Aún golpeaban en la memoria colectiva de los argentinos los resabios de la más sangrienta dictadura militar y la repudiable y cruenta Guerra de Malvinas, donde miles de inocentes fueron obligados por genocidas a dar su vida por una causa absurda. Pero la realidad de ese 1986 hacía difícil cicatrizar cada puñal, ya que los primeros años de democracia no fueron fáciles y la inflación golpeaba.
Con esa carga a cuestas, 30 millones (por ese entonces) de compatriotas encontraban en la posibilidad de levantar la Copa del Mundo por segunda vez en la historia (la primera fue en nuestro país en 1978, logro empañado por quienes señalan aún la injerencia militar en la conquista), oportunidad propicia para alivianar los pesares de masas y unirse en un solo grito, pese al escepticismo que rodeaba al discutido equipo de Carlos Salvador Bilardo.
Contra todos los pronósticos, los descréditos, las críticas despiadadas -en épocas en que no existía la proliferación de las redes sociales, pero el impacto en contados medios solía ser lapidario-, los 22 gladiadores del Narigón se convirtieron en leyenda en la calurosa tierra mexicana, el más perfecto contraste del frío estival de la Argentina en aquel junio.

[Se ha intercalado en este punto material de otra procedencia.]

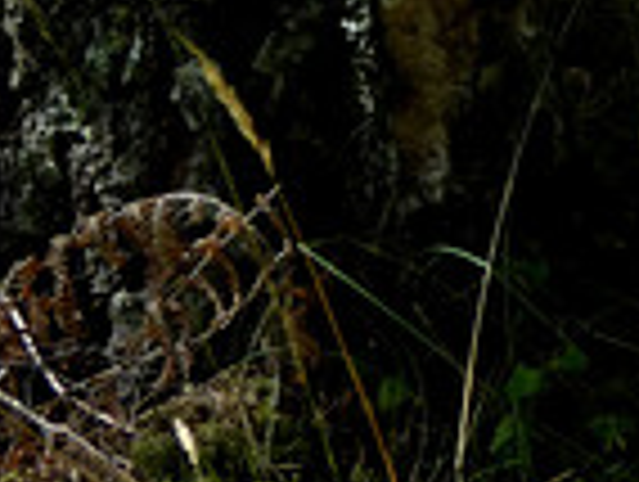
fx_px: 7027
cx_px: 936
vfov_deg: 3.9
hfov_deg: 5.2
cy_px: -505
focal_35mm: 380
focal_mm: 16
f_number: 4.7
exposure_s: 1/80
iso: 125
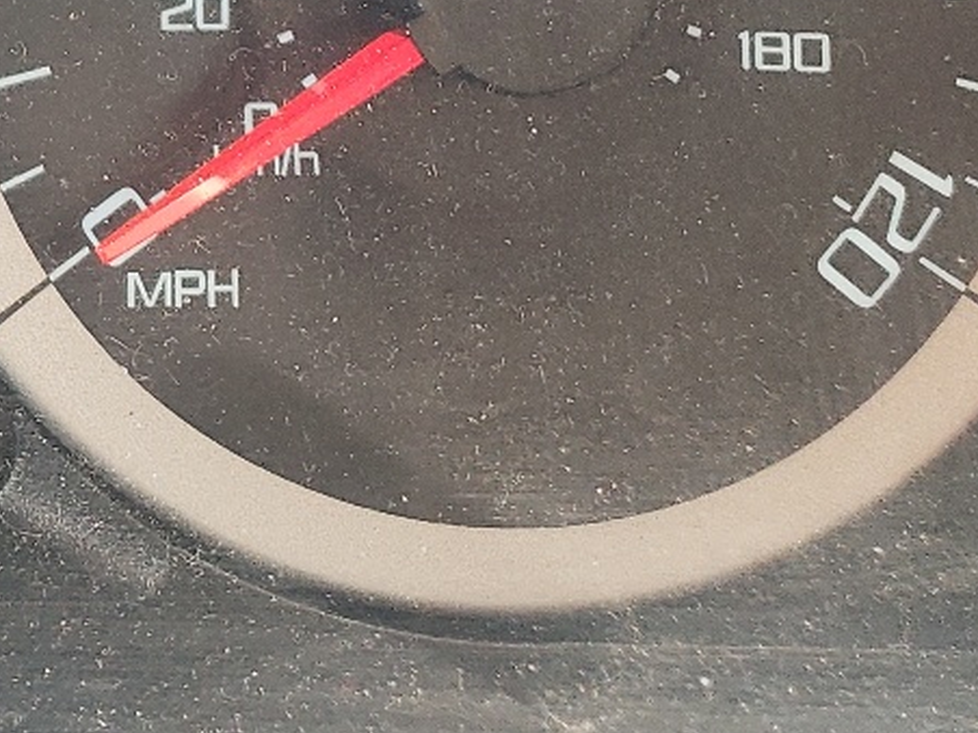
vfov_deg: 14.8
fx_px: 2599
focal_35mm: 92
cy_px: -391
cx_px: -534
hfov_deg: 18.6
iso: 95
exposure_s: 1/120
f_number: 1.5
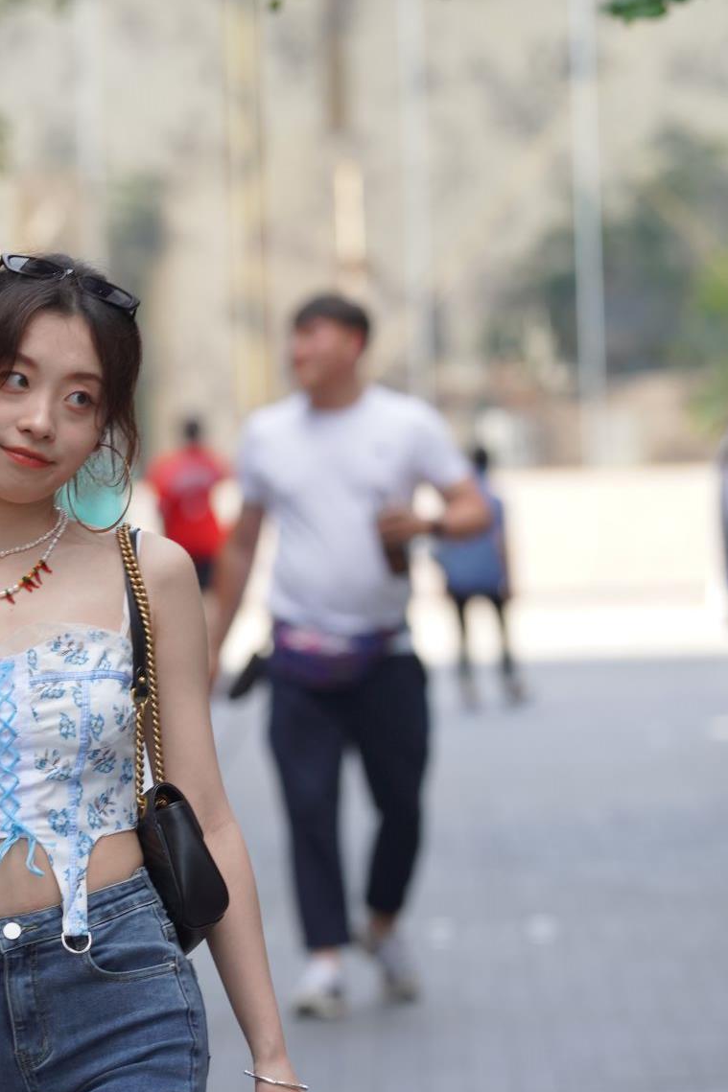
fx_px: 10255
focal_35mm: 338
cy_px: 749
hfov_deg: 4.1
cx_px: -103
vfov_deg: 6.1
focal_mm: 135
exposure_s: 1/640
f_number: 3.5
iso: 400
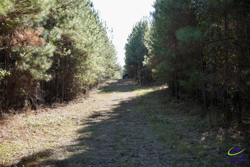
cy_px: 84
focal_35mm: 55
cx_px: 125
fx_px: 382
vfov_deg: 24.6
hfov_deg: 36.2
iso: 100
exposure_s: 1/100
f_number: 5
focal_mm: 55
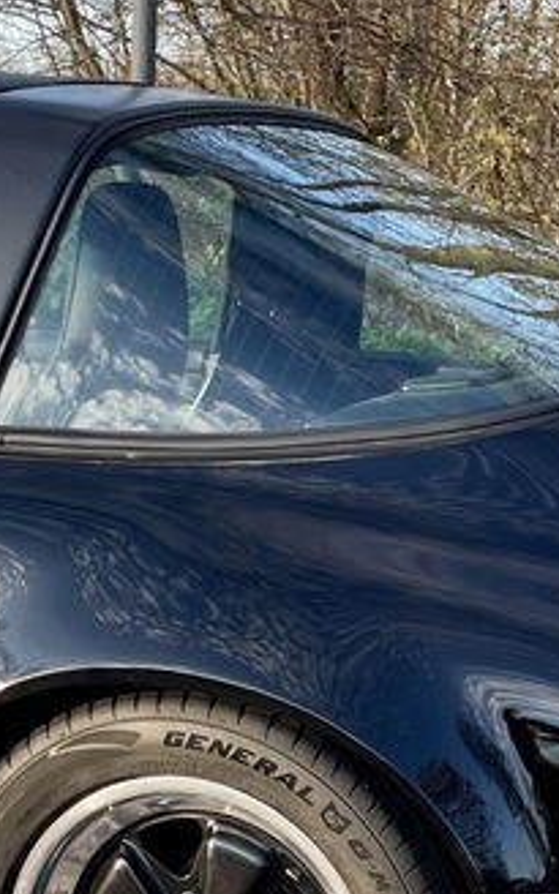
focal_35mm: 86
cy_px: 632
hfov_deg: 15.2
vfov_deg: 23.9
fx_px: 2096
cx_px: 289
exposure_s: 1/381
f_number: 1.6
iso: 32
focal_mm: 4.2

Victorias cómodas ante Corea y Bulgaria y un empate ante Italia le dieron el pase a octavos a la albiceleste. Luego pasó Uruguay, el bélico clásico del Río de la Plata con pierna fuerte, polémicas, una victoria ajustada y gol anulado a Maradona por supuesta plancha.
Y el inolvidable duelo con Inglaterra que merece punto y aparte, el del mito, el de la más maravillosa obra de arte de la historia pergeñada por el gran genio argentino; pero también el de la Mano de Dios, el que terminó de situar a Diego en la cima del olimpo mundial.
Y pasó Bélgica y otras dos genialidades del “10” hasta llegar a Alemania. Al cabezazo de Brown. Al gol de pizarrón de Valdano y la corrida interminable de Burruchaga tras el pase mágico del gran artista. Para que lo gritemos todos y nos alcemos con la gloria. Divina gloria. Tan añorada en estos tiempos de genios reencarnados y sequías interminables.